Lawmakers are taking a new approach to give older child sex abuse victims the chance to sue

    Rep. Mark Rozzi, D-Berks, was abused by a priest as a child and has been at the forefront of the PA General Assembly's attempts to adjust laws for victims of childhood sexual abuse. (Capital-Star photo by Stephen Caruso)

    A House committee advanced bills from two members who are survivors of childhood sexual abuse Monday, as the lawmakers seek justice for minor victims.

    Veteran lawmaker Rep. Mark Rozzi, D-Berks, and first-year Rep. Jim Gregory, R-Blair, watched the House Judiciary Committee advance their bills to eliminate the criminal statute of limitations for sexual abuse of a child and open a retroactive window for civil suits against the institutions that shielded the perpetrators.

    The idea to give victims who’ve aged out of the statute of limitations a two-year period to sue for damages is not a new one. But unlike in past sessions, this year’s proposal would amend the state Constitution.

    “We both agreed what we have done before has not worked. We can get it out of the House, but we cannot get it out of the Senate,” Rozzi said.

    Since entering the Legislature in 2013, Rozzi, who was raped by a priest as a child, has made changing the statute a top priority. However, his support for a retroactive civil window has put him at odds with Senate President Pro Tempore Joe Scarnati, R-Jefferson.

    Scarnati and a majority of senators have said the proposal is unworkable, would bankrupt churches, and would likely face legal challenges that could delay justice even further.

    The Republican leader advanced his own bill to eliminate the statute of limitations following the release last year of a grand jury report on sexual abuse by hundreds of Catholic priests. The House amended the bill to add civil window language and sent it back to the Senate with wide approval, 173 to 21.

    However, some key players this session — including new House Majority Leader Bryan Cutler, R-Lancaster, and new Judiciary Committee Chair Rob Kauffman, R-Franklin — were among the handful of no votes.

    Rozzi said talks with Cutler helped convince him of the need to take action now to assist current child abuse victims by eliminating the statute of limitations, while taking the slower-but-safer path to a civil window by constitutional amendment.

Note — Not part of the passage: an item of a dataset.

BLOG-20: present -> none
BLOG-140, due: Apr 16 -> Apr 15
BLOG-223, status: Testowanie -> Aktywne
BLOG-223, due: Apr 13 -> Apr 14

    “If we pass a statutory change, it could be [held up] in the courts for years when it’s challenged,” he said.

    Amending the state Constitution requires the Legislature to pass the same bill in two consecutive sessions. The measure then goes to the voters for consideration as a ballot referendum.

    Despite weeks of negotiations after the House passed its bill last year, the Senate could not reach an agreement with the lower chamber and all proposals died at the end of the session.

    A spokesperson for Scarnati did reply to a request for comment on the bills. But Rozzi said he hopes the legislation will help stake out where the upper chamber stands.

    “We’re going to put the Senate on notice,” Rozzi said, “Like, ‘Hey, you got a bill you can pass and stand behind, or are you going to walk away? And if you walk away, was it really constitutionality, or was it something else?”